Reproduce each of the following rows verbatim, keeping every character unchanged.

··· Excerpted records

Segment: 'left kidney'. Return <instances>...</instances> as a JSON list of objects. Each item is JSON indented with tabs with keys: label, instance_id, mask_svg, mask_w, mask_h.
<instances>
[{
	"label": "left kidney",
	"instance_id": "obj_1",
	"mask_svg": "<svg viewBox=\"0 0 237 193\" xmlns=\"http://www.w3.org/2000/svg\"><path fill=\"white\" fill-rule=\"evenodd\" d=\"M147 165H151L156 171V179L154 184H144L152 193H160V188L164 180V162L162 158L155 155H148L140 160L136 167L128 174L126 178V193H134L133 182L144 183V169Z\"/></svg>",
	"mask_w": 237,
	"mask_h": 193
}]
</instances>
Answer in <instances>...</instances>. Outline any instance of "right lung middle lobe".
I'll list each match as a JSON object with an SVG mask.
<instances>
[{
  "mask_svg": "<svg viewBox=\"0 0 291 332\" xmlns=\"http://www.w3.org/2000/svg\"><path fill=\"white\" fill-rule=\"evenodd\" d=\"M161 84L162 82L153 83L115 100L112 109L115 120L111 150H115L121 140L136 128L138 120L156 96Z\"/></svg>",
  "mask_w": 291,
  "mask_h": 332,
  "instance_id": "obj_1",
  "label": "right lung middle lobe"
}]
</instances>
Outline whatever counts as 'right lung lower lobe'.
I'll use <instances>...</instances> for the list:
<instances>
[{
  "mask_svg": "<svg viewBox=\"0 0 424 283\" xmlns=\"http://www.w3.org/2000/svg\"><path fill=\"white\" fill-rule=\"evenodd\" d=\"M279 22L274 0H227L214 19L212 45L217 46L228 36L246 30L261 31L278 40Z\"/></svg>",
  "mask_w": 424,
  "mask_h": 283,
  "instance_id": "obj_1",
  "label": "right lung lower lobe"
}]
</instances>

······

Finished answer
Segment: 'left kidney'. Return <instances>...</instances> as a JSON list of objects. Each item is JSON indented with tabs with keys: label, instance_id, mask_svg, mask_w, mask_h.
<instances>
[{
	"label": "left kidney",
	"instance_id": "obj_1",
	"mask_svg": "<svg viewBox=\"0 0 237 193\" xmlns=\"http://www.w3.org/2000/svg\"><path fill=\"white\" fill-rule=\"evenodd\" d=\"M147 165H151L156 171V179L154 184H144L152 193H160V188L164 180V162L162 158L155 155H148L140 160L136 167L128 174L126 178V193H134L133 182L144 183V169Z\"/></svg>",
	"mask_w": 237,
	"mask_h": 193
}]
</instances>
Answer in <instances>...</instances>. Outline any instance of "right lung middle lobe".
I'll list each match as a JSON object with an SVG mask.
<instances>
[{
  "mask_svg": "<svg viewBox=\"0 0 291 332\" xmlns=\"http://www.w3.org/2000/svg\"><path fill=\"white\" fill-rule=\"evenodd\" d=\"M161 84L162 82L153 83L115 100L112 109L115 120L111 150H115L121 140L136 128L138 120L156 96Z\"/></svg>",
  "mask_w": 291,
  "mask_h": 332,
  "instance_id": "obj_1",
  "label": "right lung middle lobe"
}]
</instances>
Outline whatever counts as 'right lung lower lobe'.
I'll use <instances>...</instances> for the list:
<instances>
[{
  "mask_svg": "<svg viewBox=\"0 0 424 283\" xmlns=\"http://www.w3.org/2000/svg\"><path fill=\"white\" fill-rule=\"evenodd\" d=\"M279 22L274 0H227L214 19L212 45L217 46L228 36L246 30L261 31L278 40Z\"/></svg>",
  "mask_w": 424,
  "mask_h": 283,
  "instance_id": "obj_1",
  "label": "right lung lower lobe"
}]
</instances>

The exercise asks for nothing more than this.